Im Jahr 1786, nach der Klosterauflösung, hatte unter anderem die staatliche Manufaktur zur Herstellung von Spitzen und eine Reihe von Geschäften im Gebäude ihren Sitz und für deren Zwecke kam es im Zeitraum des Jahres 1832 zur Anpassung des Innenraums. Einen grundsätzlichen Eingriff stellten jedoch die im Innenbereich in den 30er Jahren des 20. Jahrhunderts durchgeführten Anpassungen dar; im Jahr 1938 erfolgte eine Adaptation des Gebäudes durch den Architekten J. Rössler statt und der Saal wandelte sich temporär zu einem prominenten Kaffeehaus um.
Die bizarrsten Vorkommnisse erlebten das Gebäude und der Saal nach dem Jahr 1948. Damals erfolgte hier die Gründung des Instituts für Geschichte der KSČ. Am Anfang der sog. Normalisierung in den siebziger Jahren wurde das Gebäude aufwendig renoviert, denn es musste der Betrieb des Hauses für sowjetische Wissenschaft und Kultur eingeleitet werden. Der eigentliche Saal wurde zur Abhaltung von Vorlesungen und Konzerten umgebaut.

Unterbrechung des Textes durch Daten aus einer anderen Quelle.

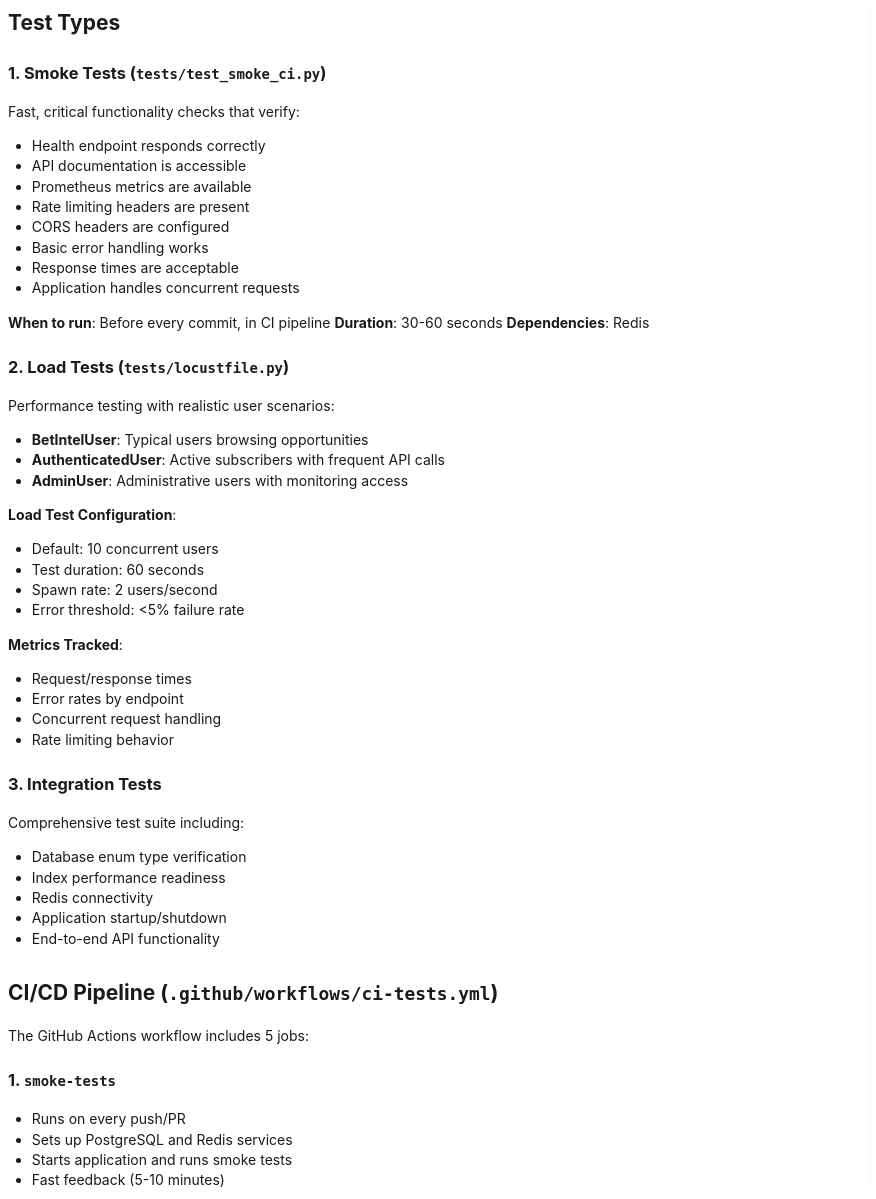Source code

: ## Test Types

### 1. Smoke Tests (`tests/test_smoke_ci.py`)

Fast, critical functionality checks that verify:
- Health endpoint responds correctly
- API documentation is accessible
- Prometheus metrics are available
- Rate limiting headers are present
- CORS headers are configured
- Basic error handling works
- Response times are acceptable
- Application handles concurrent requests

**When to run**: Before every commit, in CI pipeline
**Duration**: 30-60 seconds
**Dependencies**: Redis

### 2. Load Tests (`tests/locustfile.py`)

Performance testing with realistic user scenarios:
- **BetIntelUser**: Typical users browsing opportunities
- **AuthenticatedUser**: Active subscribers with frequent API calls
- **AdminUser**: Administrative users with monitoring access

**Load Test Configuration**:
- Default: 10 concurrent users
- Test duration: 60 seconds
- Spawn rate: 2 users/second
- Error threshold: <5% failure rate

**Metrics Tracked**:
- Request/response times
- Error rates by endpoint
- Concurrent request handling
- Rate limiting behavior

### 3. Integration Tests

Comprehensive test suite including:
- Database enum type verification
- Index performance readiness
- Redis connectivity
- Application startup/shutdown
- End-to-end API functionality

## CI/CD Pipeline (`.github/workflows/ci-tests.yml`)

The GitHub Actions workflow includes 5 jobs:

### 1. `smoke-tests`
- Runs on every push/PR
- Sets up PostgreSQL and Redis services
- Starts application and runs smoke tests
- Fast feedback (5-10 minutes)
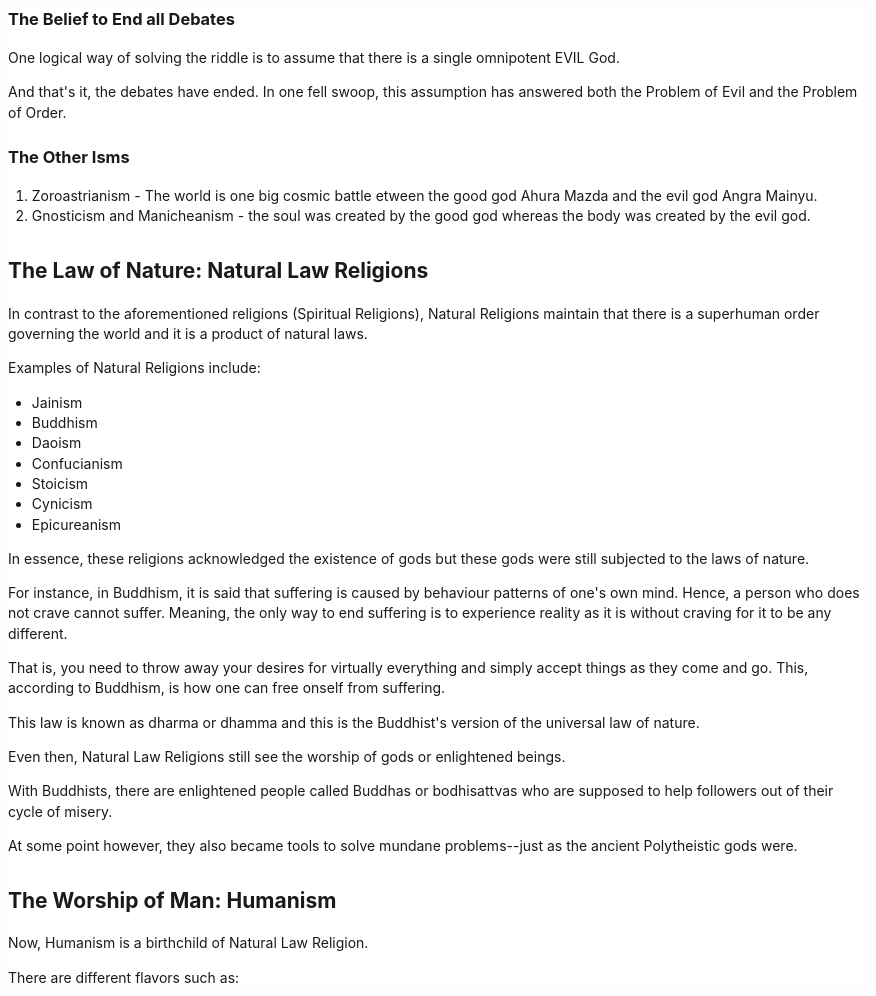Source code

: ### The Belief to End all Debates

One logical way of solving the riddle is to assume that there is a single omnipotent EVIL God. 

And that's it, the debates have ended. In one fell swoop, this assumption has answered both the Problem of Evil and the Problem of Order.

### The Other Isms

1. Zoroastrianism - The world is one big cosmic battle etween the good god Ahura Mazda and the evil god Angra Mainyu.
2. Gnosticism and Manicheanism - the soul was created by the good god whereas the body was created by the evil god.

## The Law of Nature: Natural Law Religions

In contrast to the aforementioned religions (Spiritual Religions), Natural Religions maintain that there is a superhuman order governing the world and it is a product of natural laws.

Examples of Natural Religions include:

* Jainism
* Buddhism
* Daoism
* Confucianism
* Stoicism
* Cynicism
* Epicureanism

In essence, these religions acknowledged the existence of gods but these gods were still subjected to the laws of nature.

For instance, in Buddhism, it is said that suffering is caused by behaviour patterns of one's own mind. Hence, a person who does not crave cannot suffer. Meaning, the only way to end suffering is to experience reality as it is without craving for it to be any different.

That is, you need to throw away your desires for virtually everything and simply accept things as they come and go. This, according to Buddhism, is how one can free onself from suffering.

This law is known as dharma or dhamma and this is the Buddhist's version of the universal law of nature.

Even then, Natural Law Religions still see the worship of gods or enlightened beings.

With Buddhists, there are enlightened people called Buddhas or bodhisattvas who are supposed to help followers out of their cycle of misery.

At some point however, they also became tools to solve mundane problems--just as the ancient Polytheistic gods were. 


## The Worship of Man: Humanism

Now, Humanism is a birthchild of Natural Law Religion. 

There are different flavors such as:
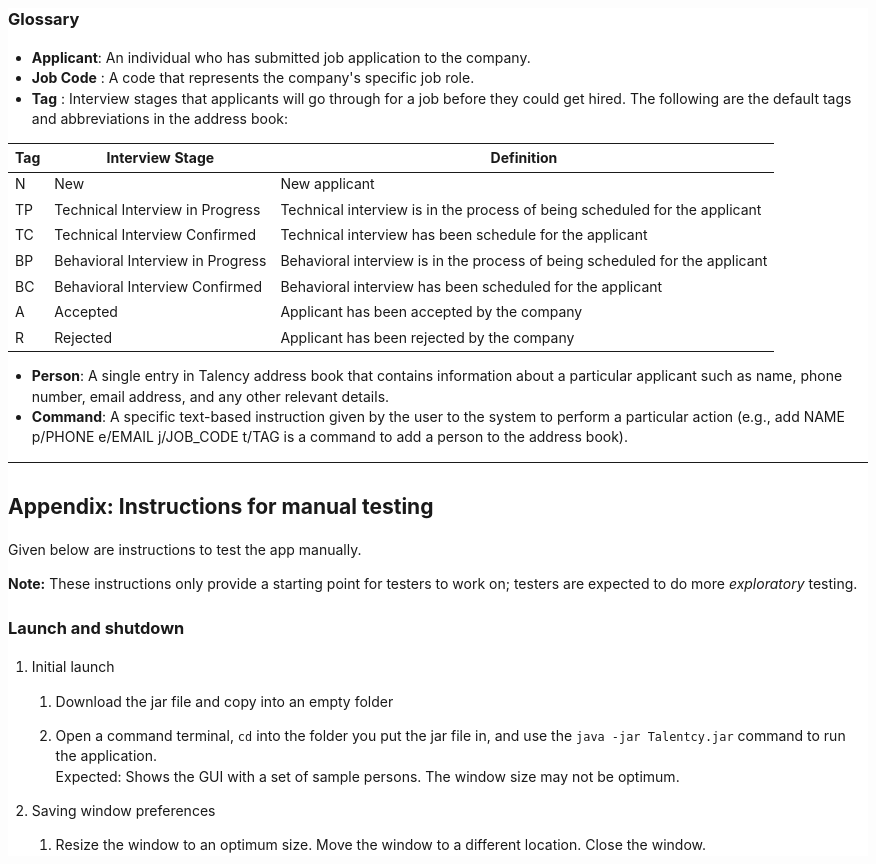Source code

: 
### Glossary

* **Applicant**: An individual who has submitted job application to the company. 
* **Job Code** : A code that represents the company's specific job role. 
* **Tag** : Interview stages that applicants will go through for a job before they could get hired. The following are the default tags and abbreviations in the address book:

| Tag | Interview Stage                 | Definition                                                                  |
|-----|---------------------------------|-----------------------------------------------------------------------------|
| N   | New                             | New applicant                                                               |
| TP  | Technical Interview in Progress | Technical interview is in the process of being scheduled for the applicant  |
| TC | Technical Interview Confirmed | Technical interview has been schedule for the applicant                     |                                           
| BP | Behavioral Interview in Progress | Behavioral interview is in the process of being scheduled for the applicant |
| BC | Behavioral Interview Confirmed | Behavioral interview has been scheduled for the applicant                   |
| A| Accepted| Applicant has been accepted by the company                                  |
| R | Rejected | Applicant has been rejected by the company                                  |

* **Person**: A single entry in Talency address book that contains information about a particular applicant such as name, phone number, email address, and any other relevant details.
* **Command**: A specific text-based instruction given by the user to the system to perform a particular action (e.g., add NAME p/PHONE e/EMAIL j/JOB_CODE t/TAG is a command to add a person to the address book).

--------------------------------------------------------------------------------------------------------------------

## **Appendix: Instructions for manual testing**

Given below are instructions to test the app manually.

<box type="info" seamless>

**Note:** These instructions only provide a starting point for testers to work on;
testers are expected to do more *exploratory* testing.

</box>

### Launch and shutdown

1. Initial launch

   1. Download the jar file and copy into an empty folder

   1. Open a command terminal, `cd` into the folder you put the jar file in, and use the `java -jar Talentcy.jar` command to run the application. <br>
       Expected: Shows the GUI with a set of sample persons. The window size may not be optimum.

1. Saving window preferences

   1. Resize the window to an optimum size. Move the window to a different location. Close the window.
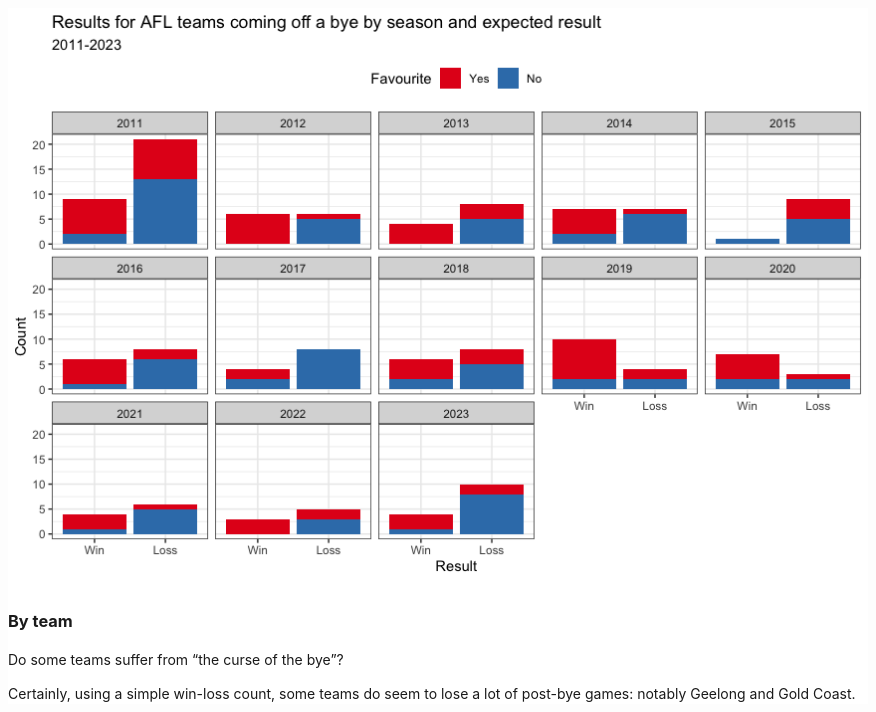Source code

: ![](post_bye_results_files/figure-gfm/post-bye-season-expected-result-1.png)

### By team

Do some teams suffer from “the curse of the bye”?

Certainly, using a simple win-loss count, some teams do seem to lose a
lot of post-bye games: notably Geelong and Gold Coast.
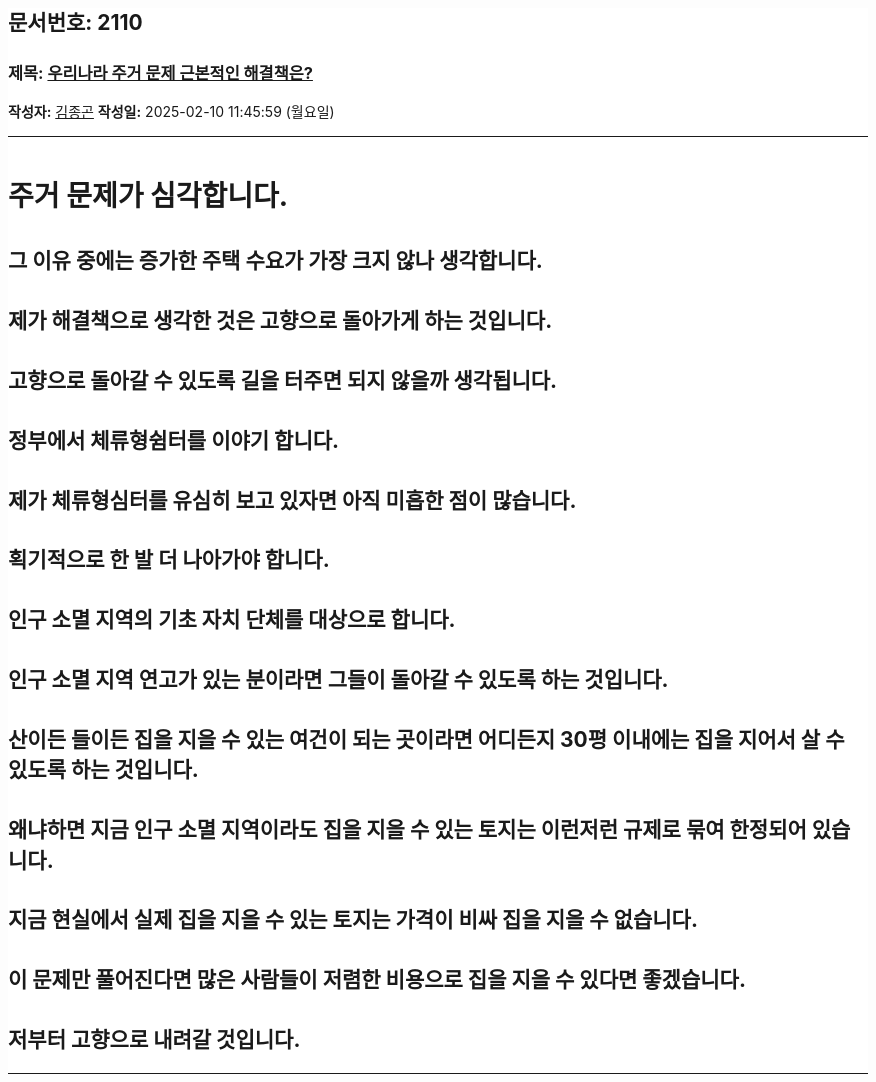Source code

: 

## 문서번호: 2110

### 제목: [우리나라 주거 문제 근본적인 해결책은?](https://q4all.kr/redirect/detail/da6efb64-3839-4d15-87d5-f7def87a5b03)

**작성자:** [김종곤](https://q4all.kr/user/profile/3064)
**작성일:** 2025-02-10 11:45:59 (월요일)

---

주거 문제가 심각합니다.
=============

그 이유 중에는 증가한 주택 수요가 가장 크지 않나 생각합니다.
-----------------------------------

제가 해결책으로 생각한 것은 고향으로 돌아가게 하는 것입니다.
----------------------------------

고향으로 돌아갈 수 있도록 길을 터주면 되지 않을까 생각됩니다.
-----------------------------------

정부에서 체류형쉼터를 이야기 합니다.
--------------------

제가 체류형심터를 유심히 보고 있자면 아직 미흡한 점이 많습니다.
------------------------------------

획기적으로 한 발 더 나아가야 합니다.
---------------------

인구 소멸 지역의 기초 자치 단체를 대상으로 합니다.
-----------------------------

인구 소멸 지역 연고가 있는 분이라면 그들이 돌아갈 수 있도록 하는 것입니다.
-------------------------------------------

산이든 들이든 집을 지을 수 있는 여건이 되는 곳이라면 어디든지 30평 이내에는 집을 지어서 살 수 있도록 하는 것입니다.
--------------------------------------------------------------------

왜냐하면 지금 인구 소멸 지역이라도 집을 지을 수 있는 토지는 이런저런 규제로 묶여 한정되어 있습니다.
---------------------------------------------------------

지금 현실에서 실제 집을 지을 수 있는 토지는 가격이 비싸 집을 지을 수 없습니다.
----------------------------------------------

이 문제만 풀어진다면 많은 사람들이 저렴한 비용으로 집을 지을 수 있다면 좋겠습니다.
-----------------------------------------------

저부터 고향으로 내려갈 것입니다.
------------------

---
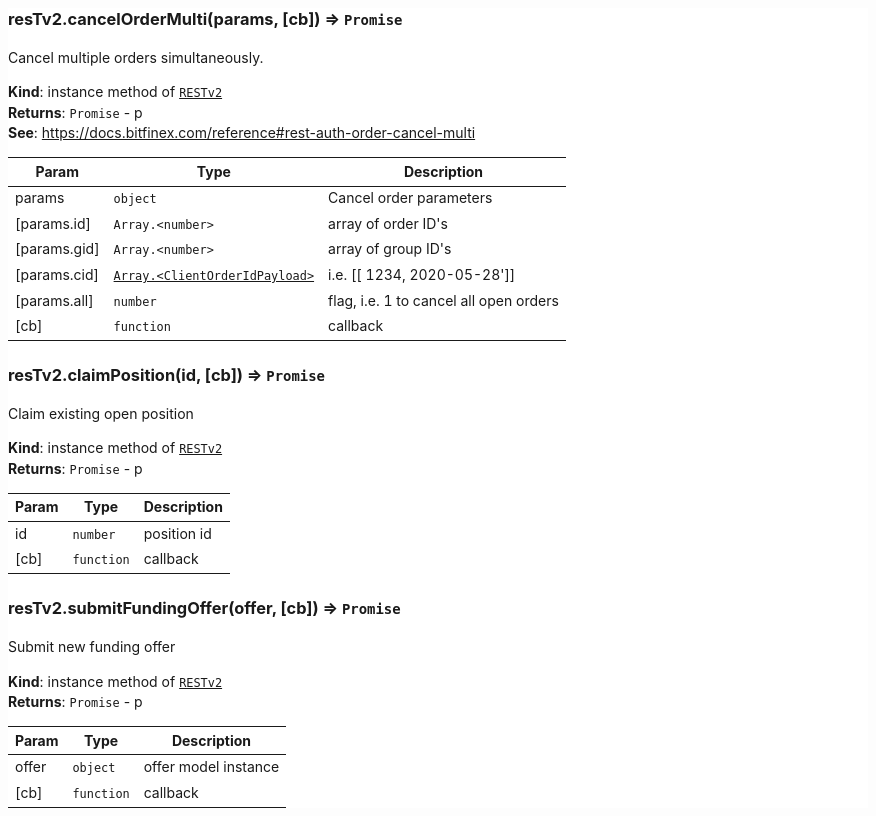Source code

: <a name="RESTv2+cancelOrderMulti"></a>

### resTv2.cancelOrderMulti(params, [cb]) ⇒ <code>Promise</code>
Cancel multiple orders simultaneously.

**Kind**: instance method of [<code>RESTv2</code>](#RESTv2)  
**Returns**: <code>Promise</code> - p  
**See**: https://docs.bitfinex.com/reference#rest-auth-order-cancel-multi  

| Param | Type | Description |
| --- | --- | --- |
| params | <code>object</code> | Cancel order parameters |
| [params.id] | <code>Array.&lt;number&gt;</code> | array of order ID's |
| [params.gid] | <code>Array.&lt;number&gt;</code> | array of group ID's |
| [params.cid] | [<code>Array.&lt;ClientOrderIdPayload&gt;</code>](#ClientOrderIdPayload) | i.e. [[ 1234, 2020-05-28']] |
| [params.all] | <code>number</code> | flag, i.e. 1 to cancel all open orders |
| [cb] | <code>function</code> | callback |

<a name="RESTv2+claimPosition"></a>

### resTv2.claimPosition(id, [cb]) ⇒ <code>Promise</code>
Claim existing open position

**Kind**: instance method of [<code>RESTv2</code>](#RESTv2)  
**Returns**: <code>Promise</code> - p  

| Param | Type | Description |
| --- | --- | --- |
| id | <code>number</code> | position id |
| [cb] | <code>function</code> | callback |

<a name="RESTv2+submitFundingOffer"></a>

### resTv2.submitFundingOffer(offer, [cb]) ⇒ <code>Promise</code>
Submit new funding offer

**Kind**: instance method of [<code>RESTv2</code>](#RESTv2)  
**Returns**: <code>Promise</code> - p  

| Param | Type | Description |
| --- | --- | --- |
| offer | <code>object</code> | offer model instance |
| [cb] | <code>function</code> | callback |

<a name="RESTv2+cancelFundingOffer"></a>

Weitere Umbauten fanden im Jahr 1993 statt, als in diesen Bereichen das Schwarze Theater All Colours Theatre mit seiner Tätigkeit begann, bzw. der Betreiber diesel Theaters – die Gesellschaft Interart Production a.s. Diese hat dann auf eigene Kosten im Winter 2000-2001 den Bau eines Theaterbalkons umgesetzt, wobei die Saalkapazität um mehr als 50 Sitzplätze erweitert wurde.
Nur im Flügel, wo sich das ehemalige Refektorium befindet, heute der Theatersaal, blieben die frühbarocken Wölbungen bestehen. Im eigentlichen Saal befinden sich die ursprünglichen Stuckverzierungen und Deckenmalereien mit biblischer Thematik, die sich auf den ursprünglichen Zweck konzentrieren (Letztes Abendmahl, der Traum des Jacob und Christus in Emauze) aus den Jahren 1730 – 1740.